**How to complete this task:** With the records below as your source, retype each line exactly from the top down to the line that contains "Figure 21. Experimental", and include that line.

------ Data shown

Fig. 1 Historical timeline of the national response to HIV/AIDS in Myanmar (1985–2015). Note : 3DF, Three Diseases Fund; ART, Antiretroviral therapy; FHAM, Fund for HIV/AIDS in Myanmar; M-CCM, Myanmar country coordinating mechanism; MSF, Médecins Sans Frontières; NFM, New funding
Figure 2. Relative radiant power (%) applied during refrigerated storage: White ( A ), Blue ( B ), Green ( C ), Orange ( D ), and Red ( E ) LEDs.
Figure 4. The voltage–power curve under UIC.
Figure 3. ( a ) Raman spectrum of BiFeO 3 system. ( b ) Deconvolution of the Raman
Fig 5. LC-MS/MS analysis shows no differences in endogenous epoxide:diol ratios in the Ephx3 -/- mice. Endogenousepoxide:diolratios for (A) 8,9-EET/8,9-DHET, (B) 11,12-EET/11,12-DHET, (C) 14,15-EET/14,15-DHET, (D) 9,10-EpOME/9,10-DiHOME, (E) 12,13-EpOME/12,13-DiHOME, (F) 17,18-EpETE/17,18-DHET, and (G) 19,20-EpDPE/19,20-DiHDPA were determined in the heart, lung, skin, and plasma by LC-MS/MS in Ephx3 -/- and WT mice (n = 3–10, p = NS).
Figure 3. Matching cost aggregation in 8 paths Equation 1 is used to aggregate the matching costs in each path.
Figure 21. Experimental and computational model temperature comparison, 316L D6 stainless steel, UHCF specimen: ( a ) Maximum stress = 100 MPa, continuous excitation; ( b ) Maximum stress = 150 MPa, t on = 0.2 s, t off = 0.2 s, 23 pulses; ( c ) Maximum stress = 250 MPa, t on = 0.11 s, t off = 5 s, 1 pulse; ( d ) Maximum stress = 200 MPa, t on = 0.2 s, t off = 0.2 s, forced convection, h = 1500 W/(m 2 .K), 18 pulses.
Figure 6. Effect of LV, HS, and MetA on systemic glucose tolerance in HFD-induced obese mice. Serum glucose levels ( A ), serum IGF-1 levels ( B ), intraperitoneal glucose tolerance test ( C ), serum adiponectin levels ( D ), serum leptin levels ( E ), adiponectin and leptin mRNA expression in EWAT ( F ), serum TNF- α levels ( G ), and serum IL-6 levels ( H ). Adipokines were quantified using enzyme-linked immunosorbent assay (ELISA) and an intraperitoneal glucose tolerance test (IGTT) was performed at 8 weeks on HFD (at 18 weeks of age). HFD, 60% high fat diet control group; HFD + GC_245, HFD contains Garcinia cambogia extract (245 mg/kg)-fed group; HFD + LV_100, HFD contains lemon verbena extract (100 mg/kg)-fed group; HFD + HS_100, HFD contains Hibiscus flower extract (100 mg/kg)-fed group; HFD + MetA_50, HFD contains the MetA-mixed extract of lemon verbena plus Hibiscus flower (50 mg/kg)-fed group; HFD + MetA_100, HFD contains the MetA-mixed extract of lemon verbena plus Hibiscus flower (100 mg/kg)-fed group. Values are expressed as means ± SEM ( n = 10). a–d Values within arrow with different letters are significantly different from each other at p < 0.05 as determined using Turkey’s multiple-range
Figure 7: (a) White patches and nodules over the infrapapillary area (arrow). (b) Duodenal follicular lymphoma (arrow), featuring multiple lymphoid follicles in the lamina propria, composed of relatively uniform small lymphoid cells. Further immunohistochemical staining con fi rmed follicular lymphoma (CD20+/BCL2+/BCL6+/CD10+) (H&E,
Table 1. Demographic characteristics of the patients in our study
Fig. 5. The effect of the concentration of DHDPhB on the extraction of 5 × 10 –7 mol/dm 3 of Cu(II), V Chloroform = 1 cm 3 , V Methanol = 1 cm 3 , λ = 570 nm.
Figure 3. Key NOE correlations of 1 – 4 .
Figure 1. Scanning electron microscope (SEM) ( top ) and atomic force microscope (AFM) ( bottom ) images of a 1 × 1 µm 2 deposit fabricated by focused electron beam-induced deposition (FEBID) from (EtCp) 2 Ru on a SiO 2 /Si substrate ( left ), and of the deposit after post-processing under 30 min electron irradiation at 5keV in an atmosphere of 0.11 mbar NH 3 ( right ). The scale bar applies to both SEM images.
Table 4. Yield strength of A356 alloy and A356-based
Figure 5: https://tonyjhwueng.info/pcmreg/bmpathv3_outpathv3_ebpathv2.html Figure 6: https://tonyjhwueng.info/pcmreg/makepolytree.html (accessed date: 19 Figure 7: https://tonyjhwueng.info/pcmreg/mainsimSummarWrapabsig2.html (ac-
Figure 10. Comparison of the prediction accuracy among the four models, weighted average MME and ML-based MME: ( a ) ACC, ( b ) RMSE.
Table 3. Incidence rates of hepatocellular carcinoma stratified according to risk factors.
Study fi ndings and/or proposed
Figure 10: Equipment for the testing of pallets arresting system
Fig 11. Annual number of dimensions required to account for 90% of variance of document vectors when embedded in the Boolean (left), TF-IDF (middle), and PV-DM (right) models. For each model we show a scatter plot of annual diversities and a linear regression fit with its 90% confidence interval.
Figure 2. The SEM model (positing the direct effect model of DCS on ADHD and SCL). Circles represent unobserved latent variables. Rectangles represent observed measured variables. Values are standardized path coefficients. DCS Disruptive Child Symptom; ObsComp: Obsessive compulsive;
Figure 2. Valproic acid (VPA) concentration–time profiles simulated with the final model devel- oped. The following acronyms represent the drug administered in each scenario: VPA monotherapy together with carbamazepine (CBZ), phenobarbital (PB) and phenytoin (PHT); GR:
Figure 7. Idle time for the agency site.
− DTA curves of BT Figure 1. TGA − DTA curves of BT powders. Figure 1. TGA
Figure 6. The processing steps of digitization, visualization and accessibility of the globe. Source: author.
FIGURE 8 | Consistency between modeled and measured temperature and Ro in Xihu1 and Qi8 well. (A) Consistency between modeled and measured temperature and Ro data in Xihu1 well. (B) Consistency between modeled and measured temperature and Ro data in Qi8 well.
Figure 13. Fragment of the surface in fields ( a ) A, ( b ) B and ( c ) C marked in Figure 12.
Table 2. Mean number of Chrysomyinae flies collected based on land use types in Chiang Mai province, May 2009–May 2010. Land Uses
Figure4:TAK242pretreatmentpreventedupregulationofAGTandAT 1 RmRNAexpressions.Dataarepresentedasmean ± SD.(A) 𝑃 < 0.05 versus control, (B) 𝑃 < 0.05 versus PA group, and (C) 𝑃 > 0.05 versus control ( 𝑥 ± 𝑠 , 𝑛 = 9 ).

------------

**Output below:**
Fig. 1 Historical timeline of the national response to HIV/AIDS in Myanmar (1985–2015). Note : 3DF, Three Diseases Fund; ART, Antiretroviral therapy; FHAM, Fund for HIV/AIDS in Myanmar; M-CCM, Myanmar country coordinating mechanism; MSF, Médecins Sans Frontières; NFM, New funding
Figure 2. Relative radiant power (%) applied during refrigerated storage: White ( A ), Blue ( B ), Green ( C ), Orange ( D ), and Red ( E ) LEDs.
Figure 4. The voltage–power curve under UIC.
Figure 3. ( a ) Raman spectrum of BiFeO 3 system. ( b ) Deconvolution of the Raman
Fig 5. LC-MS/MS analysis shows no differences in endogenous epoxide:diol ratios in the Ephx3 -/- mice. Endogenousepoxide:diolratios for (A) 8,9-EET/8,9-DHET, (B) 11,12-EET/11,12-DHET, (C) 14,15-EET/14,15-DHET, (D) 9,10-EpOME/9,10-DiHOME, (E) 12,13-EpOME/12,13-DiHOME, (F) 17,18-EpETE/17,18-DHET, and (G) 19,20-EpDPE/19,20-DiHDPA were determined in the heart, lung, skin, and plasma by LC-MS/MS in Ephx3 -/- and WT mice (n = 3–10, p = NS).
Figure 3. Matching cost aggregation in 8 paths Equation 1 is used to aggregate the matching costs in each path.
Figure 21. Experimental and computational model temperature comparison, 316L D6 stainless steel, UHCF specimen: ( a ) Maximum stress = 100 MPa, continuous excitation; ( b ) Maximum stress = 150 MPa, t on = 0.2 s, t off = 0.2 s, 23 pulses; ( c ) Maximum stress = 250 MPa, t on = 0.11 s, t off = 5 s, 1 pulse; ( d ) Maximum stress = 200 MPa, t on = 0.2 s, t off = 0.2 s, forced convection, h = 1500 W/(m 2 .K), 18 pulses.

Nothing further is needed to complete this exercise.